Ella asintió lentamente.
Lila nos observaba sin entender nada.
—¿Mamá?
Claire respiró con dificultad.
—Perdóname…
La niña frunció el ceño.
—¿Ustedes se conocen?
Ninguno respondió.
Las azafatas caminaban sujetándose de los respaldos mientras pedían que todos permanecieran sentados.
Yo seguía mirando a Claire.
—Explícamelo.
Ella cerró los ojos un instante.
—No podía decírtelo por teléfono.
—Has tenido seis años.
—Precisamente por eso.
Sentí la ira crecer dentro de mí.
—¿Quién es esa niña?
Claire comenzó a llorar.
No respondió.
Lila tomó mi mano otra vez.
—¿Estás enfadado con mi mamá?
La miré.
Sus ojos.
Su sonrisa.
Incluso la pequeña cicatriz sobre la ceja izquierda.
Era idéntica a la que yo tenía desde niño.
Mi respiración se volvió lenta.
—¿Cuándo cumple años?
Claire contestó antes que la niña.
—Doce de abril.
El mismo día en que desapareció.
Sentí que el mundo se inclinaba bajo mis pies.
—No…
Ella asintió.
—Sí.
—No…
Mi voz apenas era un susurro.
—Es imposible.
Claire sacó lentamente una fotografía desgastada de su bolso.
Era una ecografía.
Mi nombre estaba escrito en la esquina superior.
Nunca la había visto.
—Descubrí que estaba embarazada dos días después de irme.
La rabia sustituyó al desconcierto.
—¿Y decidiste ocultarme que iba a ser padre?
—Intenté buscarte.
—¡Mentira!
Varios pasajeros giraron la cabeza.
Claire bajó la voz.
—Cuando llegué a tu apartamento, encontré hombres armados esperándote.
Mi sangre se heló.
Solo un grupo sabía dónde vivía entonces.
La familia DeLuca.
Mis antiguos socios.
—Escuché cómo hablaban.
Decían que iban a usar a tu hijo para destruirte.

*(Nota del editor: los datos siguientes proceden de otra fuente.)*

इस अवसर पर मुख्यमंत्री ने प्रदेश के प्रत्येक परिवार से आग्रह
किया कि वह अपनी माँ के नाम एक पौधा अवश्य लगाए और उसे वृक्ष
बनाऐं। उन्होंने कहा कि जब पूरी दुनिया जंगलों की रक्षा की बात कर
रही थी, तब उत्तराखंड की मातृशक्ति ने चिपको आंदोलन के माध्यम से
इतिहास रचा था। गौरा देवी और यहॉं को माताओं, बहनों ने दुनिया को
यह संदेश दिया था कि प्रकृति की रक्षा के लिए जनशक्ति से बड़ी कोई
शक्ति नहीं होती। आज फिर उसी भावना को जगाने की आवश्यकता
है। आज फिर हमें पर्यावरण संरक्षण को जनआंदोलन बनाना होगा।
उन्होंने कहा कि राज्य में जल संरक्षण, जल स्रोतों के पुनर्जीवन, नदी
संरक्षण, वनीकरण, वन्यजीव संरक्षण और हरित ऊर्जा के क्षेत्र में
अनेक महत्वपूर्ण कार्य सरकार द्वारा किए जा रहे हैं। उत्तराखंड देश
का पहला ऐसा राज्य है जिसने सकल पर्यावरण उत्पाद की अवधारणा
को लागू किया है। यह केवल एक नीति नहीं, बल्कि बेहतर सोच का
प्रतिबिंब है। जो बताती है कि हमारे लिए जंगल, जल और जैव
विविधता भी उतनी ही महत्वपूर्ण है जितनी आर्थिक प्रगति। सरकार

Preferí que me odiaras antes que enterrarte.
Las piezas comenzaron a encajar.
Aquella misma semana habían intentado asesinarme.
Siempre creí que el ataque estaba relacionado con negocios.
Jamás imaginé que también buscaban a mi familia.
Lila seguía observándonos confundida.
—¿Por qué lloran los dos?
Nadie encontró palabras.
Entonces el comandante habló por los altavoces.
—Señores pasajeros, debemos realizar un aterrizaje de emergencia en Boston debido a una falla hidráulica.
La cabina quedó completamente en silencio.
Mi teléfono vibró al mismo tiempo.

No debería haber tenido señal a diez mil metros de altura.
Sin embargo, había entrado un único mensaje antes de perder la cobertura.
Solo decía una frase.
“Sabemos que ya conociste a tu hija. Cuando el avión aterrice… iremos por ella.”